Just as this question surfaced in his mind, the device he had earlier slipped onto his wrist started to beep. Halting midstride and standing still, his breath coming normally, Thane tilted his head to one side as he hit a button. The image of a put upon man—one Garth Omen—appeared on the small screen. He seemed to be typing in the thin air.
"Yee-up?" Thane drawled.
"I've been tracking your movements through the Life Support Systems—"
"That's a little creepy."
"—and it pains me to inform you that we, we are the only living beings on board."
"Does your story have a point?"
"The Bed Liner, the lovely, lonely Bed Liner, is about to explode into a million forlorn pieces; pieces just like those of my broken heart."
Honestly, did everyone have to be an idiot or insane? First that kook of cabinmate and now this wannabe country-western star Republic soldier. When would it end? Honestly. Thane's question wasn't a rhetorical one.
"I suspect you want me to join you at the escape pods?"
"That would be preferable, but even then…"

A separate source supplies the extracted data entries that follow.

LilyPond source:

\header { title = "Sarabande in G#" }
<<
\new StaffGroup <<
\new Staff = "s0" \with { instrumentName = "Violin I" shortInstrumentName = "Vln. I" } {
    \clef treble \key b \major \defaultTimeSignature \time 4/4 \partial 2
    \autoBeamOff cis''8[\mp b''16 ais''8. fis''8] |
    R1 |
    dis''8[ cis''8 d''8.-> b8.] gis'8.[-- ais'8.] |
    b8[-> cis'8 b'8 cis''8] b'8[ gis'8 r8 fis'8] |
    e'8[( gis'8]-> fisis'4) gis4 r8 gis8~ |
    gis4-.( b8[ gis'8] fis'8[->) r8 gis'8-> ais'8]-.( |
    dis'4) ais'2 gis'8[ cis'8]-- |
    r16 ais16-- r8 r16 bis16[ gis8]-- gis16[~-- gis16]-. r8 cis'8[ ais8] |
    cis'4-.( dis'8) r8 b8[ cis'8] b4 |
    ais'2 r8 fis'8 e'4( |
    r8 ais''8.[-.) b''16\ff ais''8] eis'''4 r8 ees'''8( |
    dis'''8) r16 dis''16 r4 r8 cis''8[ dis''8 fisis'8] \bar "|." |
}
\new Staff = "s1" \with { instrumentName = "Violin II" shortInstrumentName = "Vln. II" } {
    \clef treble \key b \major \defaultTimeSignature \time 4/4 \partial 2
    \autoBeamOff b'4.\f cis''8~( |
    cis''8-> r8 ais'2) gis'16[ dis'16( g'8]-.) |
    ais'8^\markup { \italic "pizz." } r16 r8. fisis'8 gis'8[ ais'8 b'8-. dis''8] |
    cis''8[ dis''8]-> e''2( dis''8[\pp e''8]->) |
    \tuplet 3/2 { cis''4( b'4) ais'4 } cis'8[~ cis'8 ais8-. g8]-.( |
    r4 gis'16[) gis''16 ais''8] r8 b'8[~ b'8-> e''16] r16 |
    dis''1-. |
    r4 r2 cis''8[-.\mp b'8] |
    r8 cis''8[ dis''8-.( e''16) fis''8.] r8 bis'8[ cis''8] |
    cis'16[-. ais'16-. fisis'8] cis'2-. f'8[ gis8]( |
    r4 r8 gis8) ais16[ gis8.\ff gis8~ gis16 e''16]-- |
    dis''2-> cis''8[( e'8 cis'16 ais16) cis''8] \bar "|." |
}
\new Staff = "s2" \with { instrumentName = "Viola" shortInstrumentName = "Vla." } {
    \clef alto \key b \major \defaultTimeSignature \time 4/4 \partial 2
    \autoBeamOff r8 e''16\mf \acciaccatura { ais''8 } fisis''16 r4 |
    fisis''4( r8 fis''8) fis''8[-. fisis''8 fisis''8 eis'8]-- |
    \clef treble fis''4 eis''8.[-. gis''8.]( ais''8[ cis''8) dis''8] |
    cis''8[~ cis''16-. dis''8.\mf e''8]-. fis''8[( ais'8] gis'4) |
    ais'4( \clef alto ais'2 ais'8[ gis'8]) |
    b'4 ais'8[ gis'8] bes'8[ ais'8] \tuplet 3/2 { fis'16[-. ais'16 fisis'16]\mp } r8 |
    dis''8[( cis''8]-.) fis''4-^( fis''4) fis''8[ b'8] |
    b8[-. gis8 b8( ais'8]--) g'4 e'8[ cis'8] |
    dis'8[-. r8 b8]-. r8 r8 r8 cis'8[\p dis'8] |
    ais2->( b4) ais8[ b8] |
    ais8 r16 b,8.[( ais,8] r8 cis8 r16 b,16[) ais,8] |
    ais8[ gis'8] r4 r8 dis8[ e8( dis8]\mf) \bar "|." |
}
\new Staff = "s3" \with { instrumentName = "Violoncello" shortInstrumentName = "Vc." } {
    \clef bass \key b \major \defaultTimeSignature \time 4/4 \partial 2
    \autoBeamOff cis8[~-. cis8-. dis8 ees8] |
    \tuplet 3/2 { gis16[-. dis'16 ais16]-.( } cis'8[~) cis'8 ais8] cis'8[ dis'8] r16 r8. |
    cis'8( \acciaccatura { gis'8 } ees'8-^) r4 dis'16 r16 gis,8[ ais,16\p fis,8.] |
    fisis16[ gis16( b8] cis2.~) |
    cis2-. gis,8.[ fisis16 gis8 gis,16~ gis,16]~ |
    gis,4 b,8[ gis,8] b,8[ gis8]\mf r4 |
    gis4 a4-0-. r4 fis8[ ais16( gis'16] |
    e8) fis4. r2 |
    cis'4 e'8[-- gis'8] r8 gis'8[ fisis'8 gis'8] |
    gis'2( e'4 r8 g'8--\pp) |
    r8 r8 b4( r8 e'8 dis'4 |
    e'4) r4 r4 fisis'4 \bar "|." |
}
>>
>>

"Then I'll see you there," Thane said as he ended the transmission. He wasn't in the mood to hear this man's life story. Besides, he was sure he would hear it on the way to the planet, God forbid. Maybe there would be a stash of juma juice in the escape pod.
Frowning, Thane continued his running and battling as he continued to get lost in the ship. Turning around several times and wondering where the hell he was going, he seemed to happen upon the escape pods on accident. Glancing at this Garth Omen (a man of similar height but with a sad look in his eye and a twang to his voice) Thane dove into the escape pod, briefly considering leaving Garth to his own devices. However, remembering that he wasn't a horrible man, he impatiently waited for Garth to join him in the very small vessel. This was going to be a very long ride indeed.